Hijab as the purpose of Hiding
You see, the hijab is strictly for the purpose of hiding. The Qur’an plainly speaks of talking to the wives of the prophet only through a grand veil that separates them from all views. This injunction was applied to all women by the use of the veil, the purpose of which is to separate and to hide. And, in society and public discourse, this garment is paramount in preventing a woman from becoming an object of desire, an inanimate fantasy for men to abuse.
Now, that being said, the hijab has an important place in society, but it must be adapted to the environment and culture, as Islam is always adaptable to every culture and situation. In situations where the hijab is impractical or obviously misunderstood, then it should be moderated. A headscarf is preferable in situations requiring identification, for instance in regard to dealing with the police, or in schools where face to face communication is required. But modesty is always the watchword.
The Qur’an is very clear about the wearing of modest clothing.
Those who harass believing men and believing women undeservedly, bear (on themselves) A calumny and a grievous sin. O Prophet! Enjoin your wives, your daughters, and the wives of true believers that they should cast their outer garments over their persons (when abroad) That is most convenient, that they may be distinguished and not be harassed. And Allah is Oft-Forgiving, Most Merciful. (Qur’an 33:58-59)
Men and women wearing discreet clothing
Now, the Qur’an is also very clear about BOTH men and women wearing discreet clothing, so undue concern about the modesty of women, without addressing the modesty and polite behavior of men is being hypocritical. And the value of wearing a hijab is without question. It preserves modesty, protects women from unwanted advances, allows us to focus on the inner qualities of value as opposed to the outer, and altogether ridiculous, vanities of physical beauty. Also, it ensures that the appreciation of physical beauty is kept where it belongs, in a loving relationship between man and wife.

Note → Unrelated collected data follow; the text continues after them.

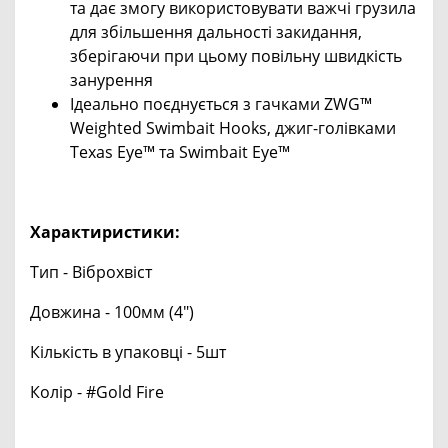
та дає змогу використовувати важчі грузила
для збільшення дальності закидання,
зберігаючи при цьому повільну швидкість
занурення
Ідеально поєднується з гачками ZWG™
Weighted Swimbait Hooks, джиг-голівками
Texas Eye™ та Swimbait Eye™
Характиристики:
Тип - Віброхвіст
Довжина - 100мм (4")
Кількість в упаковці - 5шт
Колір - #Gold Fire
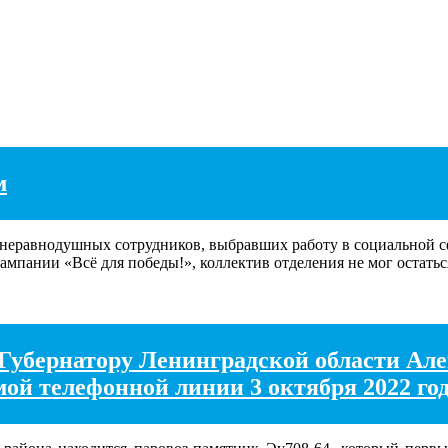
м
неравнодушных сотрудников, выбравших работу в социальной сф
ампании «Всё для победы!», коллектив отделения не мог остаться
Губернатору Ленинградской области Але
мой телефонной линии 3 октября 2022 го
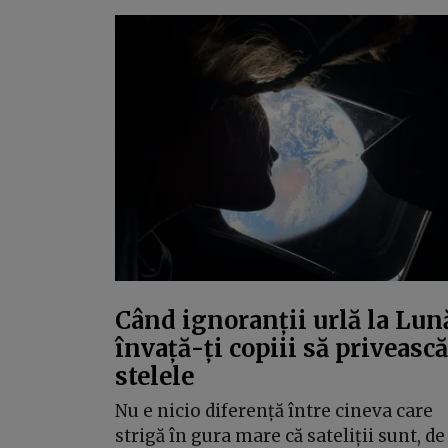
Când ignoranții urlă la Lun
învață-ți copiii să privească
stelele
Nu e nicio diferență între cineva care
strigă în gura mare că sateliții sunt, de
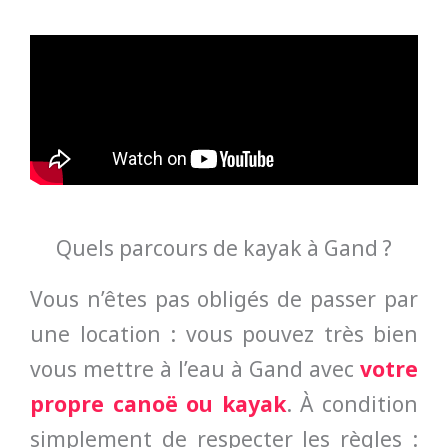
Quels parcours de kayak à Gand ?
Vous n’êtes pas obligés de passer par
une location : vous pouvez très bien
vous mettre à l’eau à Gand avec
votre
propre canoë ou kayak
. À condition
simplement de respecter les règles :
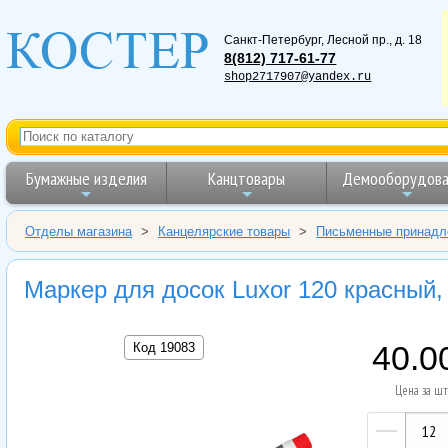
Санкт-Петербург
,
Лесной пр., д. 18
8(812) 717-61-77
shop2717907@yandex.ru
Бумажные изделия
Канцтовары
Демооборудова
Отделы магазина
>
Канцелярские товары
>
Письменные принадл
Маркер для досок Luxor 120 красный,
Код 19083
40.0
Цена за шт
—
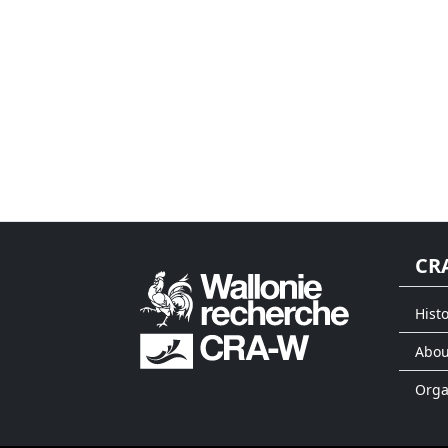
CR
Histo
Abou
Org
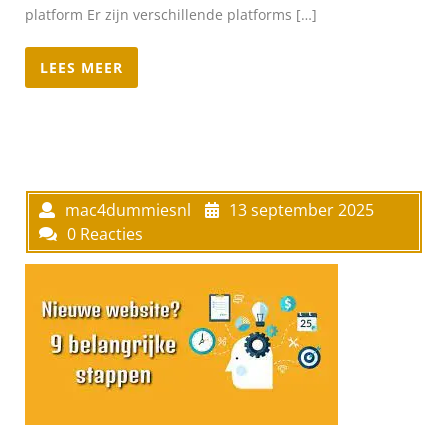
platform Er zijn verschillende platforms […]
LEES MEER
mac4dummiesnl
13 september 2025
0 Reacties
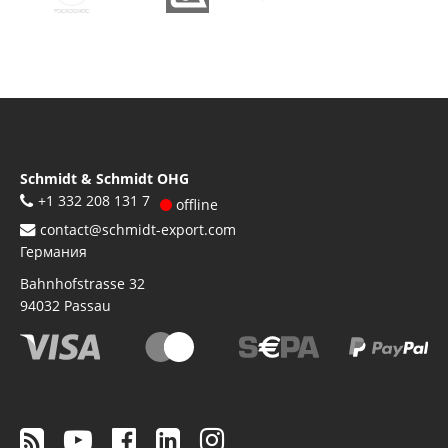
Schmidt & Schmidt OHG
+1 332 208 131 7
offline
contact@schmidt-export.com
Германия
Bahnhofstrasse 32
94032
Passau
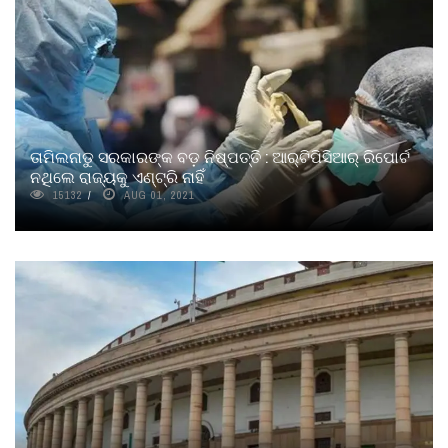
ତାମିଲନାଡୁ ସରକାରଙ୍କ ବଡ଼ ନିଷ୍ପତ୍ତି : ଆର୍‌ଟିପିସିଆର୍ ରିପୋର୍ଟ
ନଥିଲେ ରାଜ୍ୟକୁ ଏଣ୍ଟ୍ରି ନାହିଁ
15132
AUG 01, 2021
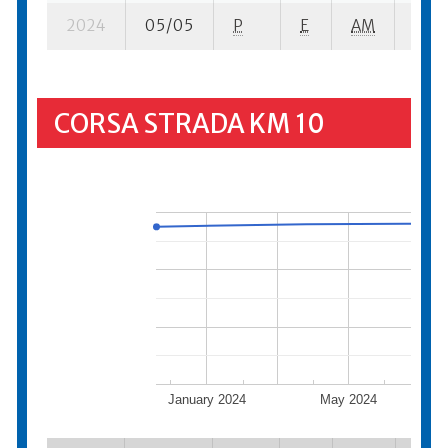
2024
05/05
P
E
AM
7 su-
CORSA STRADA KM 10
January 2024
May 2024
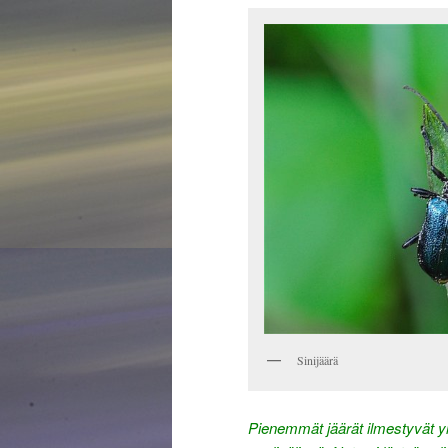
Sinijäärä
Pienemmät jäärät ilmestyvät 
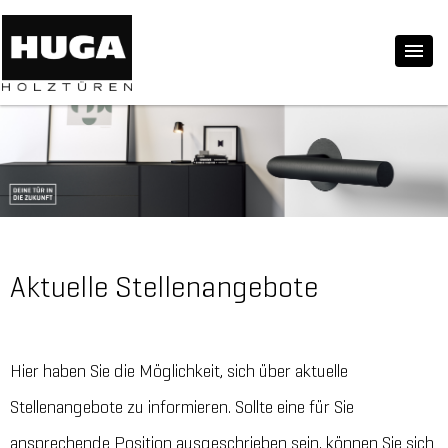
Aktuelle Stellenangebote
Hier haben Sie die Möglichkeit, sich über aktuelle
Stellenangebote zu informieren. Sollte eine für Sie
ansprechende Position ausgeschrieben sein, können Sie sich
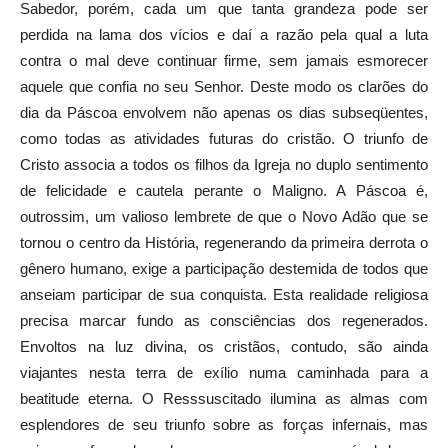
Sabedor, porém, cada um que tanta grandeza pode ser
perdida na lama dos vícios e daí a razão pela qual a luta
contra o mal deve continuar firme, sem jamais esmorecer
aquele que confia no seu Senhor. Deste modo os clarões do
dia da Páscoa envolvem não apenas os dias subseqüentes,
como todas as atividades futuras do cristão. O triunfo de
Cristo associa a todos os filhos da Igreja no duplo sentimento
de felicidade e cautela perante o Maligno. A Páscoa é,
outrossim, um valioso lembrete de que o Novo Adão que se
tornou o centro da História, regenerando da primeira derrota o
gênero humano, exige a participação destemida de todos que
anseiam participar de sua conquista. Esta realidade religiosa
precisa marcar fundo as consciências dos regenerados.
Envoltos na luz divina, os cristãos, contudo, são ainda
viajantes nesta terra de exílio numa caminhada para a
beatitude eterna. O Resssuscitado ilumina as almas com
esplendores de seu triunfo sobre as forças infernais, mas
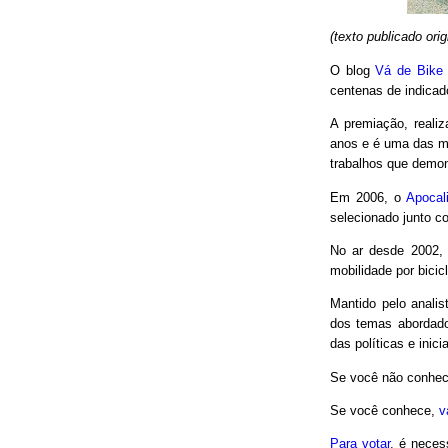
(texto publicado or
O blog
Vá de Bike
centenas de indicad
A premiação, reali
anos e é uma das m
trabalhos que demon
Em 2006, o
Apocal
selecionado junto co
No ar desde 2002,
mobilidade por bici
Mantido pelo analis
dos temas abordado
das políticas e inici
Se você não conhec
Se você conhece,
v
Para votar
, é neces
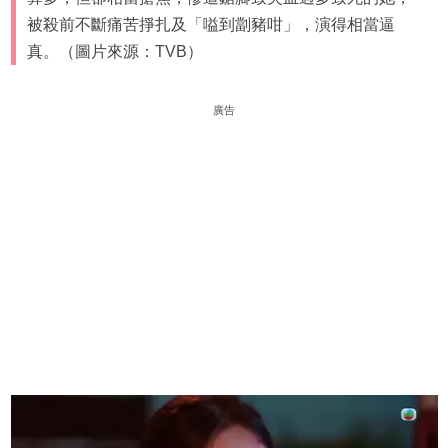
被殺前不斷痛苦掙扎及「嗌到劏豬咁」，演得相當逼
真。（圖片來源：TVB）
廣告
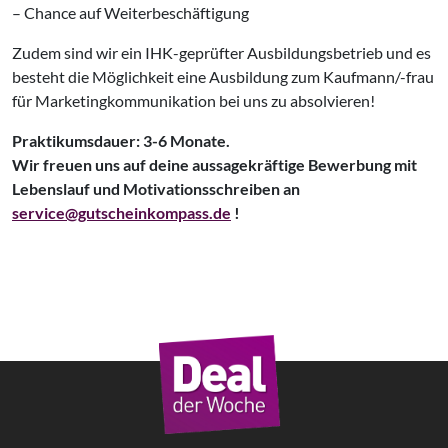
– Chance auf Weiterbeschäftigung
Zudem sind wir ein IHK-geprüfter Ausbildungsbetrieb und es
besteht die Möglichkeit eine Ausbildung zum Kaufmann/-frau
für Marketingkommunikation bei uns zu absolvieren!
Praktikumsdauer: 3-6 Monate.
Wir freuen uns auf deine aussagekräftige Bewerbung mit
Lebenslauf und Motivationsschreiben an
service@gutscheinkompa
ss.de
!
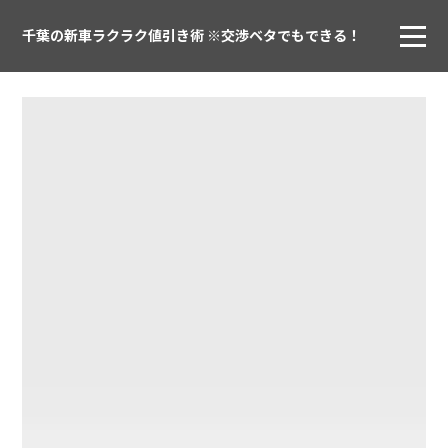
千葉の新車ラクラク値引き術 ※交渉ベタでもできる！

On the other hand, the observation of purdah is absolutely and unqualified as a choice of the woman. The institutionalization of religious precepts is clearly against the spirit of the Qur’an as religious duty should spring from the heart and not compulsion. If it is imposed by laws, censure or cruel oppression of women, it then goes against the spirit of Islam. Since the Qur’an is not absolute, and religious scholars are not in complete agreement about the severity or the legal stature of the purdah, then it is a matter of choice, and is the special concern of a woman, and her immediate family.